Die WS 62 war ein sog. Tochterboot der „Bürgermeister Weichmann“, einem seegängigen Küstenstreifenbootes der Hamburger Wasserschutzpolizei. 2008 lief sie vom Stapel und wurde ein Teil des Mutterschiffs. Überall, wo das große Streifenboot kein Wasser mehr unter dem Kiel gehabt hätte, musste die WS 62 ran. Auf der „Bürgermeister Weichmann“ öffnete man dann eine Luke und entließ das Tochterboot mit Besatzung in den Einsatz in flacheren Bereichen der Elbe.

Als die WS 62 nach vielen Jahren harter und verschleißender Arbeit auch noch mit einem kaputten Motor den Dienst quittieren musste, stellte sich die Frage: Abwracken oder Polizeimuseum?

Man entschied sich für das Museum. Dank umfangreicher Restaurierungsarbeiten konnte das Boot vor der Abwrackwerft bewahrt werden. Sandgestrahlt, foliert, mit neuen Positionslichtern und einem Outdoor-Monitor versehen, in der Werft Heinr. Buschmann & Söhne museumstauglich restauriert, so ging die WS 62 auf ihre letzte Fahrt.

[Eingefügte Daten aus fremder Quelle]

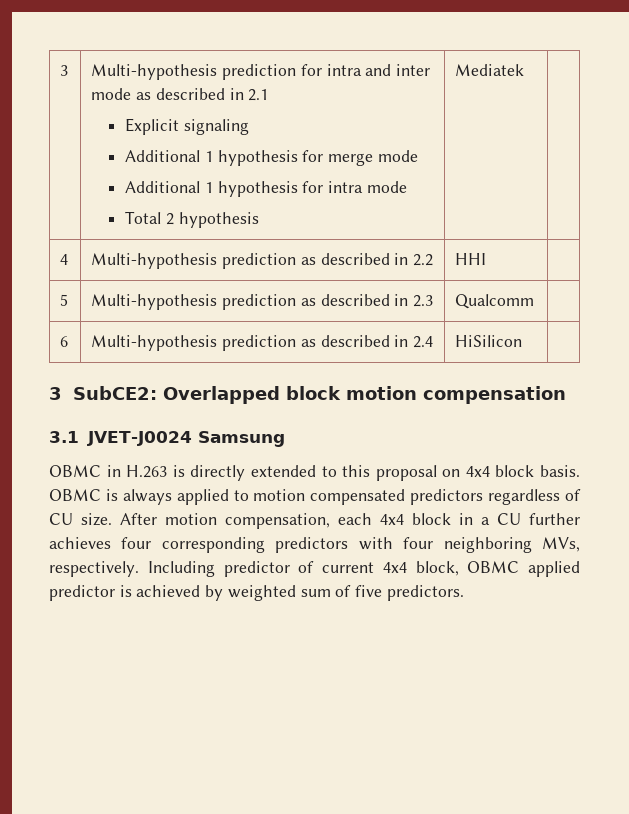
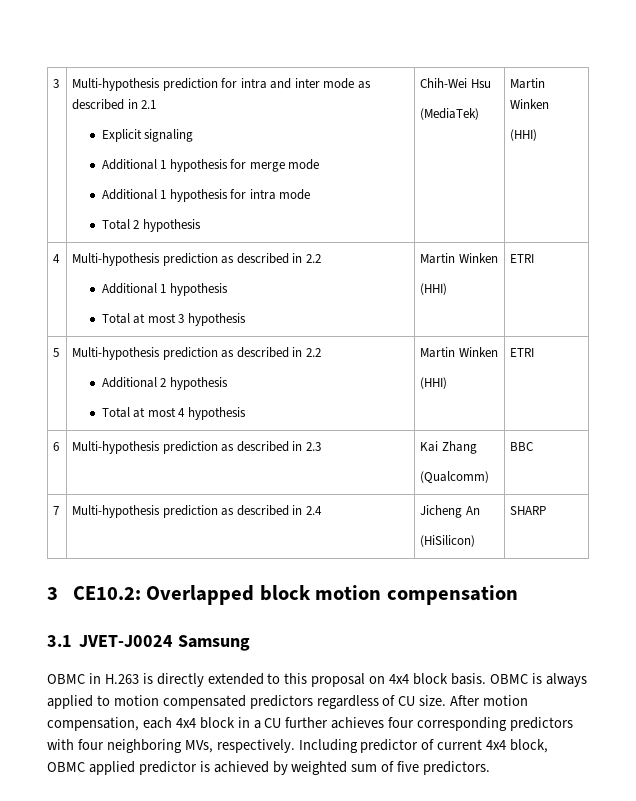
[455,64,525,76] Mediatek | -> [420,78,491,88] [420,108,480,120] [510,78,546,89] [510,99,550,109] [510,129,538,141] Chih-Wei Hsu // (MediaTek) | Martin Winken // (HHI)
[455,253,487,265] | HHI | -> [101,283,228,296] [101,313,246,326] [420,253,498,264] [420,283,448,295] [510,254,535,263] // Additional 1 hypothesis // Total at most 3 hypothesis | Martin Winken // (HHI) | ETRI
[412,295,433,307] [455,294,535,309] [60,336,69,347] 2.3 | Qualcomm | // 6 -> [305,348,321,357] [101,377,228,390] [101,407,246,420] [420,347,498,358] [420,377,448,389] [510,348,535,357] [53,442,60,451] [72,441,321,454] [420,441,477,454] [420,471,490,483] [510,442,534,451] [53,506,60,515] 2.2 // Additional 2 hypothesis // Total at most 4 hypothesis | Martin Winken // (HHI) | ETRI // 6 | Multi-hypothesis prediction as described in 2.3 | Kai Zhang // (Qualcomm) | BBC // 7
[455,335,523,347] [49,386,158,400] HiSilicon | // 3 SubCE2: -> [420,505,480,518] [420,535,476,547] [510,506,547,515] [47,586,141,600] Jicheng An // (HiSilicon) | SHARP // 3 CE10.2:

Nach über zwei Jahren intensiver Vorbereitungszeit lief sie in ihren neuen Heimathafen vor dem Polizeimuseum in Hamburg-Alsterdorf ein und wurde im Beisein des Polizeipräsidenten Falk Schnabel und des Vorsitzenden des Polizeivereins Hamburg Werner Jantosch vom stellvertretenden Leiter der Wasserschutzpolizei Michael Lootz an den Leiter des Polizeimuseums Björn Wichmann übergeben.

Der Polizeiverein Hamburg e. V. übernahm die Kosten zur Bewahrung eines kleinen, aber wichtigen Teils Hamburger Polizeigeschichte.